On 16 August 2022, we had a rescue from a nature reserve just outside Vryburg. We started early, as usual, in very cold conditions – a temperature of -7°C! I collected Peter, another rescue volunteer, from Bryanston, and we went on our merry way. Everything went well on the road, but there is a twist in this tale.
My normal rescue vehicle is a Ford Bantam. However, it was in for repairs, and Philipp lent me his Opel Corsa for this trip. It has a canopy without side windows, and I was concerned about airflow in this canopy. We also had previously experienced that somehow the exhaust fumes get into it. Because of this, Philipp had taken it in for a modification to the exhaust.

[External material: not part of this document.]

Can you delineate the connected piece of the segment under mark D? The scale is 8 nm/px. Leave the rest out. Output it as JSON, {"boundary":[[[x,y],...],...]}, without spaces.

He felt sure that the problem was resolved. I was less easily convinced and told Peter that we have to check whether it will be safe for the bird to travel in the back. Peter was the guinea pig while I drove. He hung his head through the connecting window into the canopy and took deep breaths. The verdict – full of exhaust fumes! We then tried a few other alternatives, like driving with the back door partly or fully open and driving with the tailgate open, but none of these options made any difference. The fumes filled the canopy. Driving with the connecting window open put the fumes into the cab. Also not acceptable. Fortunately, Peter survived the testing procedures. The only alternative was that the vulture will have to travel with us in the cab, but the crate is too big. We had to get hold of a cardboard box. No way was the bird going to be euthanised with exhaust fumes or held on our laps without some protection for us! Luckily Peter managed to source some small boxes and tape in one of the towns on the route. We reached Vryburg with no further delays.

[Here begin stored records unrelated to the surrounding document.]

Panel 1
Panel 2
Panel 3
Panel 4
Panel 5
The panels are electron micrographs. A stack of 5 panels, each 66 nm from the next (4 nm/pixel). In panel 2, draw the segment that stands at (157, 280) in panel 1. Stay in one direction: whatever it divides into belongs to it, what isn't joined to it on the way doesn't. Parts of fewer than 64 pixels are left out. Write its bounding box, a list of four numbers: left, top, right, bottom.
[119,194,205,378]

The African White-backed vulture was safely secured in a smallish enclosure and had to be caught. It was quite feisty and was prepared to put up a fight. It had a broken wing and had obviously been grounded for quite some time, and was very thin, but it was still strong. Apparently, it had been brave enough to walk into a kraal with the cattle on a nearby farm and could be rescued. The rescuers took it to the nature reserve, where it was fed and given water by the manager, Rikus. Peter fabricated a slightly bigger box by combining two boxes and taping them together, then punching holes into it for ventilation.
After safely depositing the vulture into the box, Peter held the box on his lap during the first part of the trip. By now, it was midday, the sun was shining, the temperature was much higher, and we drove with both windows open to ensure that the bird had enough airflow. I have to confess that for the first time ever, I was travelling with Karbadust but had completely forgotten to use it. That was to be regretted! It wasn’t long before Peter informed me that the lice were coming out of the box through the holes! We changed places after a couple of hours, and I held the box, with the lice still crawling through the holes. We were both itching and scratching madly! One could only laugh at the situation and bear up. The bird did not seem to mind its slightly cramped quarters and finished the trip in good spirits.
Luckily the Corsa was also getting into the fast driving mode like the Bantam. It just wanted to get the vulture to Vulpro as quickly as possible. On reaching Vulpro, and after being assessed and ‘karbadusted’, it was given food. It could not eat fast enough. It was so hungry!
Although its wing would be amputated, and the vulture would become another permanent resident at VupPro, it was a successful and fun rescue. May its offspring get back into the wild and help save the species.